== What the exercise asks ==
When every entry has been read, print each one back exactly.

[Start of section]

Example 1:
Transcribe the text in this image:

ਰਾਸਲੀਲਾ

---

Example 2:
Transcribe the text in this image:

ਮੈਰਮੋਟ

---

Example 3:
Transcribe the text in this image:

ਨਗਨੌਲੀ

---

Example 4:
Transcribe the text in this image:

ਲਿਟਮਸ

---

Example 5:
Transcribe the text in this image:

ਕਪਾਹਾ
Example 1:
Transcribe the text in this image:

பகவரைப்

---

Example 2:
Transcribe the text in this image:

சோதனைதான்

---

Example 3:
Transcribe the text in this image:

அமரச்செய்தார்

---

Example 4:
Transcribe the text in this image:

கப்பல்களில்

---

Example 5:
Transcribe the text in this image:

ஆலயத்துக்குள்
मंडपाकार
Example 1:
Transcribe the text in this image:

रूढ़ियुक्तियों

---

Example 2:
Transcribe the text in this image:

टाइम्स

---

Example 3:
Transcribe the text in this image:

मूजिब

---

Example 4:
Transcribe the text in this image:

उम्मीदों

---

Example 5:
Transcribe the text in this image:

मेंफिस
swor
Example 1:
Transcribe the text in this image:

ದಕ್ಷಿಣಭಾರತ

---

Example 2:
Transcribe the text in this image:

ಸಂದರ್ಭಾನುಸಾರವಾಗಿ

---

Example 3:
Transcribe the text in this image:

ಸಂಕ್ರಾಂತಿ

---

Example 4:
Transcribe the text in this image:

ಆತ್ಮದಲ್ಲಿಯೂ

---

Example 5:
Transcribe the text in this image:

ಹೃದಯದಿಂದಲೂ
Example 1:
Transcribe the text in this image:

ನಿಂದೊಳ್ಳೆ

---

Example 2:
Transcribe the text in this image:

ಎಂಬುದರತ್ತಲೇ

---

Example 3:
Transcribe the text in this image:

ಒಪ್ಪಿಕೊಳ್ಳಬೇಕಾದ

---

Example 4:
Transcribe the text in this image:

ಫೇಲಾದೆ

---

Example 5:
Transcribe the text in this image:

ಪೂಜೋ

[End of section]

== Solution to this problem ==
Example 1:
Transcribe the text in this image:

ਰਾਸਲੀਲਾ

---

Example 2:
Transcribe the text in this image:

ਮੈਰਮੋਟ

---

Example 3:
Transcribe the text in this image:

ਨਗਨੌਲੀ

---

Example 4:
Transcribe the text in this image:

ਲਿਟਮਸ

---

Example 5:
Transcribe the text in this image:

ਕਪਾਹਾ
Example 1:
Transcribe the text in this image:

பகவரைப்

---

Example 2:
Transcribe the text in this image:

சோதனைதான்

---

Example 3:
Transcribe the text in this image:

அமரச்செய்தார்

---

Example 4:
Transcribe the text in this image:

கப்பல்களில்

---

Example 5:
Transcribe the text in this image:

ஆலயத்துக்குள்
मंडपाकार
Example 1:
Transcribe the text in this image:

रूढ़ियुक्तियों

---

Example 2:
Transcribe the text in this image:

टाइम्स

---

Example 3:
Transcribe the text in this image:

मूजिब

---

Example 4:
Transcribe the text in this image:

उम्मीदों

---

Example 5:
Transcribe the text in this image:

मेंफिस
swor
Example 1:
Transcribe the text in this image:

ದಕ್ಷಿಣಭಾರತ

---

Example 2:
Transcribe the text in this image:

ಸಂದರ್ಭಾನುಸಾರವಾಗಿ

---

Example 3:
Transcribe the text in this image:

ಸಂಕ್ರಾಂತಿ

---

Example 4:
Transcribe the text in this image:

ಆತ್ಮದಲ್ಲಿಯೂ

---

Example 5:
Transcribe the text in this image:

ಹೃದಯದಿಂದಲೂ
Example 1:
Transcribe the text in this image:

ನಿಂದೊಳ್ಳೆ

---

Example 2:
Transcribe the text in this image:

ಎಂಬುದರತ್ತಲೇ

---

Example 3:
Transcribe the text in this image:

ಒಪ್ಪಿಕೊಳ್ಳಬೇಕಾದ

---

Example 4:
Transcribe the text in this image:

ಫೇಲಾದೆ

---

Example 5:
Transcribe the text in this image:

ಪೂಜೋ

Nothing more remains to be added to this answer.